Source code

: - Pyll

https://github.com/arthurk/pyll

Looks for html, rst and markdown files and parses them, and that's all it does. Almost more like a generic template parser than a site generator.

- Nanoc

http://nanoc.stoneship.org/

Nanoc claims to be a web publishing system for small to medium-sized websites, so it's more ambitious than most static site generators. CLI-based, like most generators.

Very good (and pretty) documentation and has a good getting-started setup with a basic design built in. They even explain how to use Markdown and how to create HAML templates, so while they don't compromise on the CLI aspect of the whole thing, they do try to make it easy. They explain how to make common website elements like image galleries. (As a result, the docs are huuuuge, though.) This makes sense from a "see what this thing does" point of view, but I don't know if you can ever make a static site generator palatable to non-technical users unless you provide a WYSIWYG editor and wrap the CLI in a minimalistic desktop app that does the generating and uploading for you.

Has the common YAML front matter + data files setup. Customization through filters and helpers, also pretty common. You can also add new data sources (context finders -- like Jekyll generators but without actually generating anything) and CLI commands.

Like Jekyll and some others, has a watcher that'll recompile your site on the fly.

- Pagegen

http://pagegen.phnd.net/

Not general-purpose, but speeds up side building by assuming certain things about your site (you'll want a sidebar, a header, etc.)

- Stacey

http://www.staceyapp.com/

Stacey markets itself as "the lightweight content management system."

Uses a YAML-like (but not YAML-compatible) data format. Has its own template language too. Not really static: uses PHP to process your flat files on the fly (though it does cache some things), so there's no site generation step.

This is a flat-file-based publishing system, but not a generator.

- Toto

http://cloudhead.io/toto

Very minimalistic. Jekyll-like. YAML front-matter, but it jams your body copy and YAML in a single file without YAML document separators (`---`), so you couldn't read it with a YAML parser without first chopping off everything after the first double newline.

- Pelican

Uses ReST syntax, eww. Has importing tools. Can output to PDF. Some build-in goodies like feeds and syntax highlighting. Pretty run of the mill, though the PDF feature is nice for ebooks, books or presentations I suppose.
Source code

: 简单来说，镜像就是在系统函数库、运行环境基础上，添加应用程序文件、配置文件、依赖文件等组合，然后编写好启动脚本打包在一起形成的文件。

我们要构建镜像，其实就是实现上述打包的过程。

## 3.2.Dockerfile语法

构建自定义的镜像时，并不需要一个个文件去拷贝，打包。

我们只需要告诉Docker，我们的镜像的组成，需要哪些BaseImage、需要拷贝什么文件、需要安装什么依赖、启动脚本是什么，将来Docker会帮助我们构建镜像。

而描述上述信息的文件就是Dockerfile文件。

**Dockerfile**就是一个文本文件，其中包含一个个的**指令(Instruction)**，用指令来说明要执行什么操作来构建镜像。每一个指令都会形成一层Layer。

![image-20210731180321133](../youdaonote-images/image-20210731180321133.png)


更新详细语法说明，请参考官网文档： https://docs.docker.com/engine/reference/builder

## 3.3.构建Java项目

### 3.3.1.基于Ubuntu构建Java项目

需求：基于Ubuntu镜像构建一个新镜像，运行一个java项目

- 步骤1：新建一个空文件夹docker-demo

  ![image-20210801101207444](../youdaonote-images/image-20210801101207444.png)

====================

__AIM OF THE EXERCISE__: Please retype all of the lines above exactly as they stand.

__EXERCISE ANSWER__:
Source code

: - Pyll

https://github.com/arthurk/pyll

Looks for html, rst and markdown files and parses them, and that's all it does. Almost more like a generic template parser than a site generator.

- Nanoc

http://nanoc.stoneship.org/

Nanoc claims to be a web publishing system for small to medium-sized websites, so it's more ambitious than most static site generators. CLI-based, like most generators.

Very good (and pretty) documentation and has a good getting-started setup with a basic design built in. They even explain how to use Markdown and how to create HAML templates, so while they don't compromise on the CLI aspect of the whole thing, they do try to make it easy. They explain how to make common website elements like image galleries. (As a result, the docs are huuuuge, though.) This makes sense from a "see what this thing does" point of view, but I don't know if you can ever make a static site generator palatable to non-technical users unless you provide a WYSIWYG editor and wrap the CLI in a minimalistic desktop app that does the generating and uploading for you.

Has the common YAML front matter + data files setup. Customization through filters and helpers, also pretty common. You can also add new data sources (context finders -- like Jekyll generators but without actually generating anything) and CLI commands.

Like Jekyll and some others, has a watcher that'll recompile your site on the fly.

- Pagegen

http://pagegen.phnd.net/

Not general-purpose, but speeds up side building by assuming certain things about your site (you'll want a sidebar, a header, etc.)

- Stacey

http://www.staceyapp.com/

Stacey markets itself as "the lightweight content management system."

Uses a YAML-like (but not YAML-compatible) data format. Has its own template language too. Not really static: uses PHP to process your flat files on the fly (though it does cache some things), so there's no site generation step.

This is a flat-file-based publishing system, but not a generator.

- Toto

http://cloudhead.io/toto

Very minimalistic. Jekyll-like. YAML front-matter, but it jams your body copy and YAML in a single file without YAML document separators (`---`), so you couldn't read it with a YAML parser without first chopping off everything after the first double newline.

- Pelican

Uses ReST syntax, eww. Has importing tools. Can output to PDF. Some build-in goodies like feeds and syntax highlighting. Pretty run of the mill, though the PDF feature is nice for ebooks, books or presentations I suppose.
Source code

: 简单来说，镜像就是在系统函数库、运行环境基础上，添加应用程序文件、配置文件、依赖文件等组合，然后编写好启动脚本打包在一起形成的文件。

我们要构建镜像，其实就是实现上述打包的过程。

## 3.2.Dockerfile语法

构建自定义的镜像时，并不需要一个个文件去拷贝，打包。

我们只需要告诉Docker，我们的镜像的组成，需要哪些BaseImage、需要拷贝什么文件、需要安装什么依赖、启动脚本是什么，将来Docker会帮助我们构建镜像。

而描述上述信息的文件就是Dockerfile文件。

**Dockerfile**就是一个文本文件，其中包含一个个的**指令(Instruction)**，用指令来说明要执行什么操作来构建镜像。每一个指令都会形成一层Layer。

![image-20210731180321133](../youdaonote-images/image-20210731180321133.png)


更新详细语法说明，请参考官网文档： https://docs.docker.com/engine/reference/builder

## 3.3.构建Java项目

### 3.3.1.基于Ubuntu构建Java项目

需求：基于Ubuntu镜像构建一个新镜像，运行一个java项目

- 步骤1：新建一个空文件夹docker-demo

  ![image-20210801101207444](../youdaonote-images/image-20210801101207444.png)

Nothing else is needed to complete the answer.